Concepts are hard to define 11/13
but it's worth the effort to try
Don’t assume that most concepts have definitions. Look and see. How many of your concepts can you define? If you can name more than a few, you’re not thinking hard enough.
So when I say that the seminar is about Institutional Irrationality, don’t assume that “institution” or “rationality” can be precisely defined. We can work with those concepts, anyway. Still, the attempt to define them is worth the effort, because it increases the chances that we will be talking about the same thing when we use those terms.
Is 'rational' really the best term?
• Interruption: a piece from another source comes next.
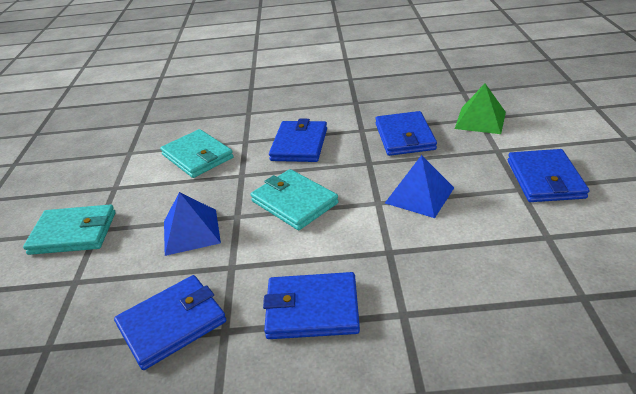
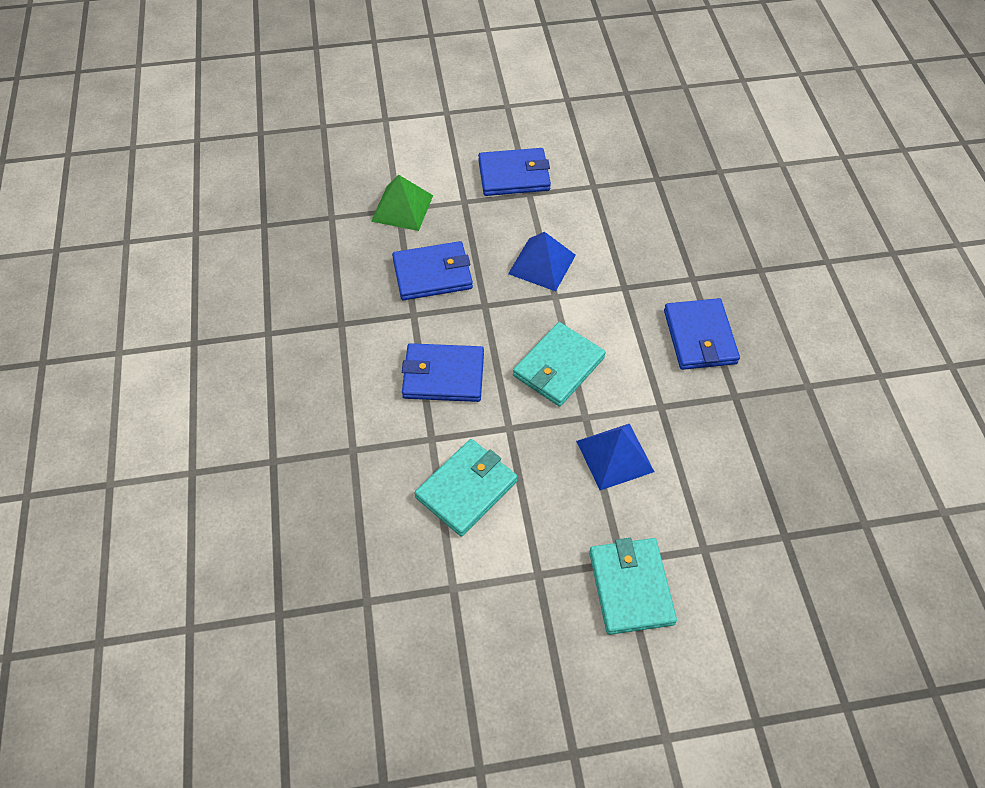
camera: 100 degrees left, 20 degrees up
blue wallet [114,275,226,370] -> none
It doesn't matter what the definition is if one is not using the apt term to describe the observations one finds troubling or mysterious.
My impression is that 'irrational' is something of a more neutral and innocent-seeming euphemism instead of more negatively loaded and culpable terms like 'corrupted', 'politicized', 'incompetent', and so forth.
So, one may be irrational by sincerely pursuing certain goals, but doing so in a way without any good logical connection to evidence about causes and effects or making other kinds of cognitive errors. "Sunk cost fallacy" is a good example of people behaving irrationally, indeed, it is sometimes called "irrational escalation of commitment".
On the other hand, if an institution simply purports and publicly claims to have certain ends and purposes which were traditionally genuinely pursued in a rational manner, but those goals have been secretly displaced by the rational pursuit of alternative agendas and ulterior motives, then the institution is not really behaving 'irrationally' except perhaps to the most naive observer who takes the stated mission seriously without any healthy skepticism.
Instead, you have the institution behaving rationally, but *dishonestly*, in terms of admitting its true commitments and what the people who are running it are really trying to do.
An antecedent point is that agreeing on definitions increases the odds of agreement only if the parties are committed to neutral ideals like truth, fairness, etc. across a range of applications for the subject to which the definition is being applied. But that condition hardly ever holds when it comes to contentious issues, because the issues are contentious due to preexisting normative (usually community- / identity-based) commitments. So the question becomes how to intermediate between conflicting groups that have a stake in changing or ignoring definitions when convenient. This is a question more of power and sociology and law than of language as such.